Teatro alla Scala, 23 février
Pour cette nouvelle production de La Dame de pique, le décor de Volker Hintermeier se borne à d’énormes panneaux partiellement mobiles, avec une rangée de tubes au néon d’un côté, et une surface en miroir de l’autre, celle-ci parfois recouverte de tentures. Quant aux costumes de Malte Lübben, ils renvoient à la création de l’opéra (1890), sauf ceux, XVIIIe siècle, de la scène 3. Rien d’anormal à cela, dans la mesure où le livret fait référence à un « bal masqué ». Peu d’éléments viennent compléter ce dispositif abstrait et stylisé : quelques lustres et une espèce de théâtre miniature, pour la « Pastorale » ; un lugubre lit « King Size », pour la Comtesse ; une table de jeu circulaire, pour le tableau final.

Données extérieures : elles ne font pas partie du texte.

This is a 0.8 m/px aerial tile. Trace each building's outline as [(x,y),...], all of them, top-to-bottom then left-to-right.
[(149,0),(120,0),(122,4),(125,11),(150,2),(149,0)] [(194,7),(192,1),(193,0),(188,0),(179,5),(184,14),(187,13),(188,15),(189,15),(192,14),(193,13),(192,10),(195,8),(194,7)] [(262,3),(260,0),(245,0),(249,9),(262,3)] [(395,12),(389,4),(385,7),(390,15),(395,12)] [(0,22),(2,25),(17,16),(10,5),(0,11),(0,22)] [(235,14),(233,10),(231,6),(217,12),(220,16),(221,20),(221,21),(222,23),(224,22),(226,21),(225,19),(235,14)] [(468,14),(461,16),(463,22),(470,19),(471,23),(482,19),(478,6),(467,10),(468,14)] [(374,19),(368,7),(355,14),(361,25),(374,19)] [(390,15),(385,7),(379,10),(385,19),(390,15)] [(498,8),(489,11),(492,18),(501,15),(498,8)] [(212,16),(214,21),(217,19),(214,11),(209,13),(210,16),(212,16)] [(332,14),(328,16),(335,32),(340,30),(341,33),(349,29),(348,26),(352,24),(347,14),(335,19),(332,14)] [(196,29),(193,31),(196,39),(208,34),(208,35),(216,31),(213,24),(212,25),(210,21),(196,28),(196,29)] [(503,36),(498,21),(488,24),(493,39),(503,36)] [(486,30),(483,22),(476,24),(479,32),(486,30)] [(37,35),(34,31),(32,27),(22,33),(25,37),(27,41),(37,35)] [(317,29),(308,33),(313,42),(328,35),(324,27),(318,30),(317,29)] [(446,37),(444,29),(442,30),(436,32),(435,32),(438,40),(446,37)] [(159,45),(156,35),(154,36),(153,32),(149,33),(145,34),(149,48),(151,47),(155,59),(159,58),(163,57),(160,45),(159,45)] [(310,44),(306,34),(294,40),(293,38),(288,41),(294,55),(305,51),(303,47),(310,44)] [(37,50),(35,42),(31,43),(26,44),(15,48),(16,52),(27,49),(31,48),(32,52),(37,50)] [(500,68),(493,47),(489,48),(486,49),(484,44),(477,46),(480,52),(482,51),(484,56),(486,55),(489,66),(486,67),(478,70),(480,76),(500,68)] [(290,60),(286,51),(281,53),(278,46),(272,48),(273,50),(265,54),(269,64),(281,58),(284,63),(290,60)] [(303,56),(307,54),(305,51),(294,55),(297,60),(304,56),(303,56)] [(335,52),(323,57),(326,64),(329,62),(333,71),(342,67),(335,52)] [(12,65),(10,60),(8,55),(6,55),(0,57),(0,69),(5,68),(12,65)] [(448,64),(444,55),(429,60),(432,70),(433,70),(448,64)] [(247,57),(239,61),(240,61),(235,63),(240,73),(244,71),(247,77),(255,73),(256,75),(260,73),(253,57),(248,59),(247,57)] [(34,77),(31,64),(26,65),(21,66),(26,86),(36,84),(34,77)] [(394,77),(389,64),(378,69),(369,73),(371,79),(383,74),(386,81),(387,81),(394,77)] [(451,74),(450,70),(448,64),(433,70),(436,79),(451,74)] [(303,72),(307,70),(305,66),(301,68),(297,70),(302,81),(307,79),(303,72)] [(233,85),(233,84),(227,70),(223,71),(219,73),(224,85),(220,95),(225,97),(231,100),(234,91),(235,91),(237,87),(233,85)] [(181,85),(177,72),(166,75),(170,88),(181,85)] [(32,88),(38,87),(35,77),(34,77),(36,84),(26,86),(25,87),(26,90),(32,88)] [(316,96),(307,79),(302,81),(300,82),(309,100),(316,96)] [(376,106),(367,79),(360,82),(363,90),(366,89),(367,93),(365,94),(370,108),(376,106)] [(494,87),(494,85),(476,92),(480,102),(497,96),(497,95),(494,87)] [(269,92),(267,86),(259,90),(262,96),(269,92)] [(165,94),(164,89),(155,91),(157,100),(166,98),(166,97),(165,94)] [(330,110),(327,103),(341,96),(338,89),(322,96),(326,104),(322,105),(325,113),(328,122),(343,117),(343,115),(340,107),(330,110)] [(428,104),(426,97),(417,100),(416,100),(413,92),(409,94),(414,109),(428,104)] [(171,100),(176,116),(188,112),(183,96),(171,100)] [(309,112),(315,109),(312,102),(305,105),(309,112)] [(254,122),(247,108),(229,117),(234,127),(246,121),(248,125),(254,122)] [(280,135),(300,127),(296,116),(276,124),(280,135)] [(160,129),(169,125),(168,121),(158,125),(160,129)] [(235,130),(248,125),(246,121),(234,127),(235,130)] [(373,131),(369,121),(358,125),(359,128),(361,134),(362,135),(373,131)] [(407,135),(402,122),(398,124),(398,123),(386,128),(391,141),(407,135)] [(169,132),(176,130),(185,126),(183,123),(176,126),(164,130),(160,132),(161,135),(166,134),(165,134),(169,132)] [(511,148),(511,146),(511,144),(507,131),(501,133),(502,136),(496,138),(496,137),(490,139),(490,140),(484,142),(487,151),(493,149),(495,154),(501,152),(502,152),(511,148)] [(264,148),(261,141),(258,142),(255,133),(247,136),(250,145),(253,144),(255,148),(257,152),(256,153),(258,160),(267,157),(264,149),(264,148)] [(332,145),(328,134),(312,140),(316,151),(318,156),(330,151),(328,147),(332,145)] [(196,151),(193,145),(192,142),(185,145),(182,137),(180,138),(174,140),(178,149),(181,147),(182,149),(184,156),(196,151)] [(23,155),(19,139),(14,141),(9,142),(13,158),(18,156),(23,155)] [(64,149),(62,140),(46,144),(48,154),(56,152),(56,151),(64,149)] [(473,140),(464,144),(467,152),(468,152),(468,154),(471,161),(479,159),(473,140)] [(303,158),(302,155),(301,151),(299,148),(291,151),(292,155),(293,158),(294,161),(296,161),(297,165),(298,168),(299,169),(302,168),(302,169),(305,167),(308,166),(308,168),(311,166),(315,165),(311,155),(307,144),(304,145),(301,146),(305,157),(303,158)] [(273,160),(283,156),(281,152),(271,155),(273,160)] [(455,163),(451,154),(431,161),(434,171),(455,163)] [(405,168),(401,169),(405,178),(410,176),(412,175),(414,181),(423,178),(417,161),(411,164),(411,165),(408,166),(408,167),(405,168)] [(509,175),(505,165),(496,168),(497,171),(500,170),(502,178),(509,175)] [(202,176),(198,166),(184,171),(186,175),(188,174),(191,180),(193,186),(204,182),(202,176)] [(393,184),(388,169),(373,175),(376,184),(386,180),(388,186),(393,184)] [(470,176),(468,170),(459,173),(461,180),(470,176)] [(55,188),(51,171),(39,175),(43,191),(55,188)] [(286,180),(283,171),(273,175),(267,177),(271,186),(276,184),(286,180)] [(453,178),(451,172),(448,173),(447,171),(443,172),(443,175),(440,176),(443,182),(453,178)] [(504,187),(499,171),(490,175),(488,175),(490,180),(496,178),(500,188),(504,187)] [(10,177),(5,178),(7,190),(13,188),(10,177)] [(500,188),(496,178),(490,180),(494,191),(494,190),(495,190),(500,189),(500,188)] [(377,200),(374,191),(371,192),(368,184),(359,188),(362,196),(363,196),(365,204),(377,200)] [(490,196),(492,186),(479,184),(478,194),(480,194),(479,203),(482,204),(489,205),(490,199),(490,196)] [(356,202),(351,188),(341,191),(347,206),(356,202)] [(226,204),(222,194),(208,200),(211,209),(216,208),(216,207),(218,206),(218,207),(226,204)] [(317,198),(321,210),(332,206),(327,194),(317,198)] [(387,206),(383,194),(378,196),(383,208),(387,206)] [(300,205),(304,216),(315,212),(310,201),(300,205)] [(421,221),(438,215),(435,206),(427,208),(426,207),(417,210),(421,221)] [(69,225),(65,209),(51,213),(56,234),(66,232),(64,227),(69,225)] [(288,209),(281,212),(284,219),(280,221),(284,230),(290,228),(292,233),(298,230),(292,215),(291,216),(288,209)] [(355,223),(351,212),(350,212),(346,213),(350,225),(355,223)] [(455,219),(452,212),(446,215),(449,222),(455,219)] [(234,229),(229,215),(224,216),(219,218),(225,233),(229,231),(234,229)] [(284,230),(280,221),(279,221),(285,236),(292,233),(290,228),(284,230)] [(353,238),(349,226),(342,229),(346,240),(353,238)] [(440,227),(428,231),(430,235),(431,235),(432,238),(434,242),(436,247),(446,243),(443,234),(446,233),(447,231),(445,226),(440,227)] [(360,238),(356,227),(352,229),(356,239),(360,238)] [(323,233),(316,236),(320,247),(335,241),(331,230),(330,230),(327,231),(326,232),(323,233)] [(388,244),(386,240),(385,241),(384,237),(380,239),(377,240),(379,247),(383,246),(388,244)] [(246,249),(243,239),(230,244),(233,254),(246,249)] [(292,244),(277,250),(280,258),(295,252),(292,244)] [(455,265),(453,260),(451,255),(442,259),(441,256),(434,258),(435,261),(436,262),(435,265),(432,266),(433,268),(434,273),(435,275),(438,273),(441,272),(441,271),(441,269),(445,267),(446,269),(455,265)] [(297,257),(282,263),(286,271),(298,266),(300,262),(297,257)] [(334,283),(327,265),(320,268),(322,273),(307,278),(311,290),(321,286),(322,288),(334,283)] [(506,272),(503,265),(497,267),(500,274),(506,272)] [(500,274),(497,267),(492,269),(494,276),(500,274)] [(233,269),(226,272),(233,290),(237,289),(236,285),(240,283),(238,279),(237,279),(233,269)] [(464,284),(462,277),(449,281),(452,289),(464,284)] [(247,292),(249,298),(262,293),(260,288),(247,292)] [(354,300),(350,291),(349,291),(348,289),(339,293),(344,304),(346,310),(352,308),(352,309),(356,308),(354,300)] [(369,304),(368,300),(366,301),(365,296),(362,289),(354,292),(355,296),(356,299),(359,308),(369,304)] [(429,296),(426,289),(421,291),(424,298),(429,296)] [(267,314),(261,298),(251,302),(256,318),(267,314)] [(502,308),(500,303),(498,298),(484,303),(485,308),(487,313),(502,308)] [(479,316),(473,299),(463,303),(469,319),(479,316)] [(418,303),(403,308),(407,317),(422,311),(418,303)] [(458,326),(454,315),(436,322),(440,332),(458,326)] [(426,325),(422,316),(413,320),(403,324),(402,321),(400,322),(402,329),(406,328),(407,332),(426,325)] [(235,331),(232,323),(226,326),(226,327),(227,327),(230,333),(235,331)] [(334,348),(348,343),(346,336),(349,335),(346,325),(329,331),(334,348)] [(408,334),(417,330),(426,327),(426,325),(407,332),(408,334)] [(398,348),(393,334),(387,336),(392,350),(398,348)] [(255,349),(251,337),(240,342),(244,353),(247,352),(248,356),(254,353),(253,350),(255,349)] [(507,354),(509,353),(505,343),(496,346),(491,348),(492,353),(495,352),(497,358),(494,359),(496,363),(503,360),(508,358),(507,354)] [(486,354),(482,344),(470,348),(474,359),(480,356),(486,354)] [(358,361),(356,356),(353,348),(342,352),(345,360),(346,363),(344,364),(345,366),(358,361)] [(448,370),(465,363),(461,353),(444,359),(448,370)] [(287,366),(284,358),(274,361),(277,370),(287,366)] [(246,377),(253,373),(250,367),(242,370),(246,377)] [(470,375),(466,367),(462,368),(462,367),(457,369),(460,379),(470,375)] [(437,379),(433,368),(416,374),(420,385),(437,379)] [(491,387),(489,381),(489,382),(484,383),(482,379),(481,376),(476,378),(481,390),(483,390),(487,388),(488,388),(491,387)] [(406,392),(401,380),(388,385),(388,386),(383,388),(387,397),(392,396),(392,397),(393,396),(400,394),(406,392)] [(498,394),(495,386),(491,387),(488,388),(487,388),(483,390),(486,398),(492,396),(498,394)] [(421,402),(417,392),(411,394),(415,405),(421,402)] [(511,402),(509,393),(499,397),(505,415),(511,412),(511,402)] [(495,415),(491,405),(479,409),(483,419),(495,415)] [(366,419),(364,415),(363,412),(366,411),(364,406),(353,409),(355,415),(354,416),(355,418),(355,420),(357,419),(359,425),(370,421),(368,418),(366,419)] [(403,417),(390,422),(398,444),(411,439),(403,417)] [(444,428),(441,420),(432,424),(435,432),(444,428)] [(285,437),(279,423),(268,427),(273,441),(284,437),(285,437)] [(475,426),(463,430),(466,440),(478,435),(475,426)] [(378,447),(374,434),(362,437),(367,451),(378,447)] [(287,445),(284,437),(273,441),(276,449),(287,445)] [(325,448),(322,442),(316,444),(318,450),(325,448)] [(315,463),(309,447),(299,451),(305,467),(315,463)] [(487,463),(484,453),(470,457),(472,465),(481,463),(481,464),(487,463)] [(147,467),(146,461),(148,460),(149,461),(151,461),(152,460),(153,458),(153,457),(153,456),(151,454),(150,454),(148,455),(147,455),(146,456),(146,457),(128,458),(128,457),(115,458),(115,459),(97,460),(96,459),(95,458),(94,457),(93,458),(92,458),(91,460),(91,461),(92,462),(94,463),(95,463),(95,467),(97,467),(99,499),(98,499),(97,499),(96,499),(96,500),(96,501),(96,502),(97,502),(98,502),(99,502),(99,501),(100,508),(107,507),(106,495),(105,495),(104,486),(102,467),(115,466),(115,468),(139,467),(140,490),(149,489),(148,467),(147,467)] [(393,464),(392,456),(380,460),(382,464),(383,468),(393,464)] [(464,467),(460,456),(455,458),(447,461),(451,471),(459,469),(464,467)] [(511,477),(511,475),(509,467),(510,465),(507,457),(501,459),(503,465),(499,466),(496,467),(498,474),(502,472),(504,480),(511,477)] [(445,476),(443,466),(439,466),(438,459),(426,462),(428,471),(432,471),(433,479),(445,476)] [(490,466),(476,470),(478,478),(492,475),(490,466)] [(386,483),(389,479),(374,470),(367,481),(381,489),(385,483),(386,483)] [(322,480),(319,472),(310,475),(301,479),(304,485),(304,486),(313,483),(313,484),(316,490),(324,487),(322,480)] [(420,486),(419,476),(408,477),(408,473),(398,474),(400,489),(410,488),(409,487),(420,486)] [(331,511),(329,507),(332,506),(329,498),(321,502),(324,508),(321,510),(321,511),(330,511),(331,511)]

La principale trouvaille de la mise en scène de Matthias Hartmann est l’apparition du Comte de Saint-Germain. Pendant que Tomski parle de lui, dans sa « Ballade » de la scène 1, on le découvre, vêtu de bleu azur, comme sa barbe, en train de danser avec une jeune Comtesse. Puis il devient le Maître de cérémonie du bal masqué, avant d’être avalé, au dernier acte, par la table de jeu. Faut-il voir une allusion à l’élixir de jeunesse éternelle – dont le célèbre aventurier, qui se revendiquait alchimiste, prétendait détenir le secret –, dans les minutes précédant la mort de la Comtesse ? Celle-ci, ôtant son masque, révèle des traits encore juvéniles.
Dans tous les cas, une fois passé l’effet de curiosité, l’omniprésence du personnage n’ajoute rien, sur le plan dramaturgique, à un spectacle anodin, pour ne pas dire insipide. Signe des temps : le public milanais, qui venait de faire un triomphe à la Thaïs, autrement plus corrosive, mise en scène par Olivier Py, a sifflé l’équipe responsable de La Dame de pique.
Après son exceptionnelle Khovanchtchina d’il y a trois ans, Valery Gergiev signe une lecture tout aussi mémorable du chef-d’œuvre de Tchaïkovski. Dès le Prélude, chargé de tension, sa direction, inquiète et fébrile, épouse le climat de la partition. Tempi et variations dynamiques sont extrêmement contrastés, le chef russe veillant à faire ressortir l’extraordinaire diversité des couleurs orchestrales : plongées dans le grave des clarinettes et des bassons ; sinistres rappels des cuivres ; fourmillement angoissé des cordes, traduisant la névrose obsessionnelle d’Hermann.
Najmiddin Mavlyanov apporte à ce dernier une voix robuste, mais un peu monocorde. Le jeune ténor doit encore progresser en termes de variété du phrasé, pour rendre justice aux sinuosités de la psychologie, tellement tourmentée et contradictoire, du personnage.
Même quand elle ne bouge pas, Asmik Grigorian déborde de charisme. Cette présence magnétique, doublée d’un chant d’une expressivité éperdue, lui permet de brosser le portrait d’une Lisa profondément déchirée entre son sentiment de culpabilité et son amour indéfectible pour Hermann.
Roman Burdenko est un solide Tomski, avec ce qu’il faut d’ironie dans la caractérisation, face à l’Eletski aussi nuancé qu’imposant d’Alexey Markov. La Comtesse de Julia Gertseva paraît d’autant plus mystérieuse et redoutable, qu’elle évite toute caricature. Elena Maximova excelle en Pauline, le reste de la distribution et les chœurs n’appelant aucun reproche.
Impossible de terminer ce compte rendu sans évoquer, en cette soirée de première, les quelques sifflets adressés à Valery Gergiev, à son entrée dans la fosse, en raison de ses liens d’amitié avec Vladimir Poutine, sur le point d’envahir l’Ukraine. Le lendemain, jeudi 24 février, les troupes russes ont lancé l’assaut. Giuseppe Sala, maire de Milan et président du conseil d’administration de la Scala, a aussitôt demandé au chef de condamner l’agression, sous peine d’être écarté de la production. Le 1er mars, en l’absence de réponse de sa part, Dominique Meyer, directeur général et artistique, l’a informé par courrier qu’il serait remplacé, dès le 5 mars. Le théâtre a confié la baguette à son jeune compatriote Timur Zangiev, âgé de 27 ans.